Procurador entendeu não haver sobrepreço ou compra excedente de "Sistemas Fechados de Aspiração Traqueal" na instalação de UTIs na crise da Covid-19

Por Rodrigo Fernandes Publicado em 03/07/2025 às 13:32

O Ministério Público Federal (MPF) arquivou uma investigação que apurava a compra de equipamentos médicos pela prefeitura do Recife durante a pandemia de Covid-19. Segundo o órgão, não há elementos que comprovem a existência de sobrepreço ou a aquisição de quantitativo excedente dos aparelhos.

De acordo com a denúncia, apresentada em 2020, a secretaria municipal de Saúde havia cometido irregularidades na compra de 11.288 unidades de um equipamento descartável chamado "Sistema Fechado de Aspiração Traqueal", utilizado na remoção de secreções do trato respiratório de pacientes em ventilação mecânica.

A acusação alegava que a prefeitura pagou R$ 430 por cada unidade do equipamento, com recursos destinados pelo governo federal, enquanto outros entes federativos haviam adquirido os aparelhos por preços que variavam entre R$ 32,60 a R$ 155,46, cada. O valor total contratado pela gestão municipal foi de R$ 4.853.840.

A denúncia também indicava que as empresas contratadas por meio de dispensa de licitação, Cirúrgica São Felipe e Brasil Device, pertenciam a um mesmo grupo familiar, e que a prefeitura comprou os aparelhos em quantidade superestimada, considerando a quantidade de leitos de UTI ativos na rede municipal na época.

Segundo a denunciante, a então deputada estadual Priscila Krause — atualmente vice-governadora do estado —, as práticas poderiam caracterizar os crimes de improbidade administrativa e peculato, que ocorre quando um funcionário público se apropria de dinheiro ou valores públicos.

No último dia 26 de junho, o procurador da República Cláudio Henrique Cavalcanti Machado Dias entendeu que a investigação não colheu elementos mínimos que justificassem a apresentação da denúncia à Justiça, determinando o encerramento das apurações e o arquivamento do processo.

No despacho, o procurador afirmou que as regras para contratações públicas foram flexibilizadas durante a pandemia de Covid-19, com base em uma lei federal, o que permitiria a compra dos aparelhos sem licitação.

Em relação à contratação das empresas, o representante do MPF citou que a cotação de preços foi realizada em três datas após o fechamento da dispensa de licitação, “o que nos levava a entender que [...] a administração ainda não sabia o preço médio de mercado dos equipamentos adquiridos, e não sabia se existiam outras empresas aptas e interessadas” no fornecimento dos produtos.

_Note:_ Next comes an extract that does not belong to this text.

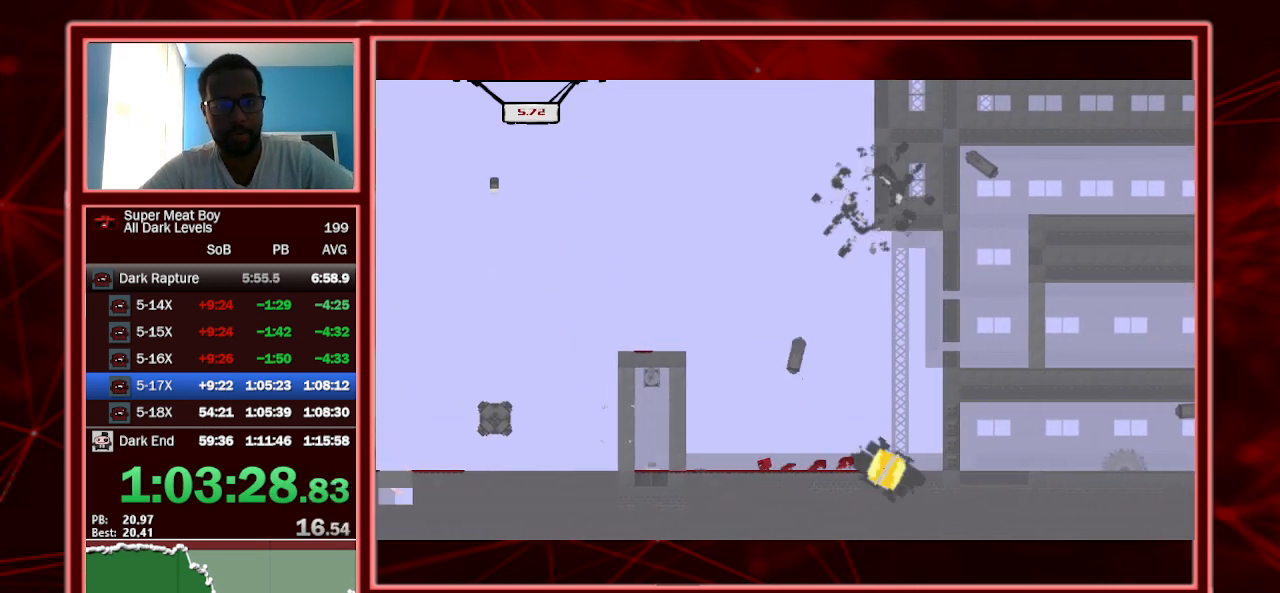
{"keys": ["left", "shift"], "events": []}
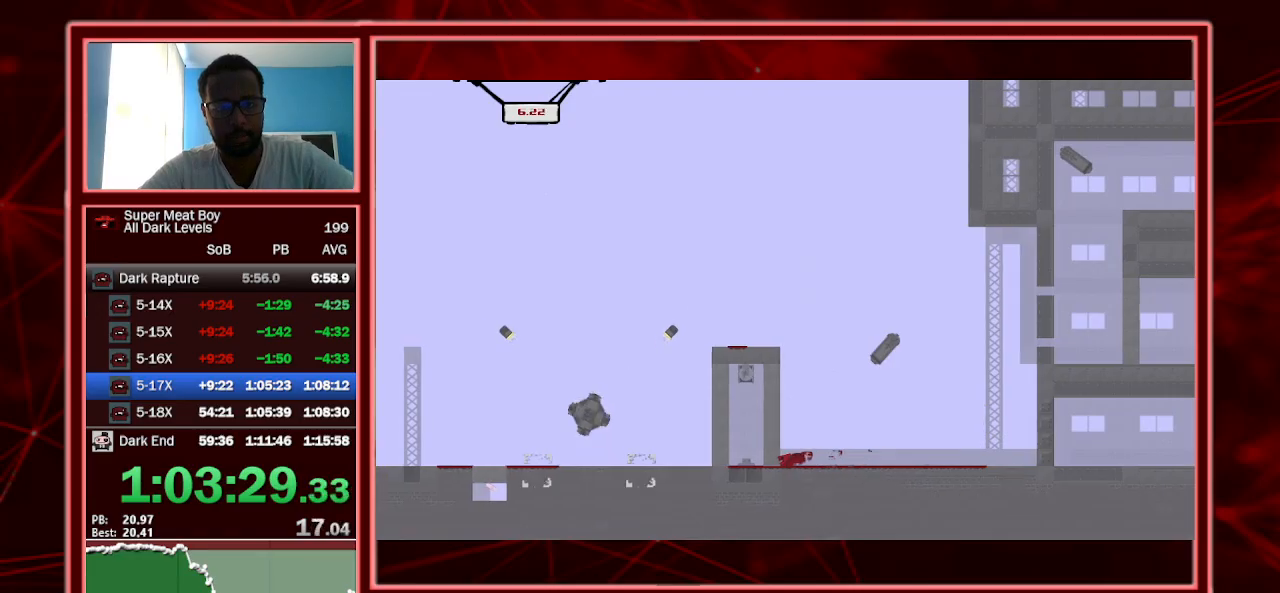
{"keys": ["left", "shift"], "events": []}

Sobrepreço não pôde ser comprovado, afirma procurador

Sobre a suposta existência de sobrepreço, a investigação apontou a existência de um laudo técnico elaborado por uma perita do próprio MPF que constatou que os preços “estariam superfaturados em percentuais que variaram de 477% a 842%, quando comparados com o preço médio de mercado”.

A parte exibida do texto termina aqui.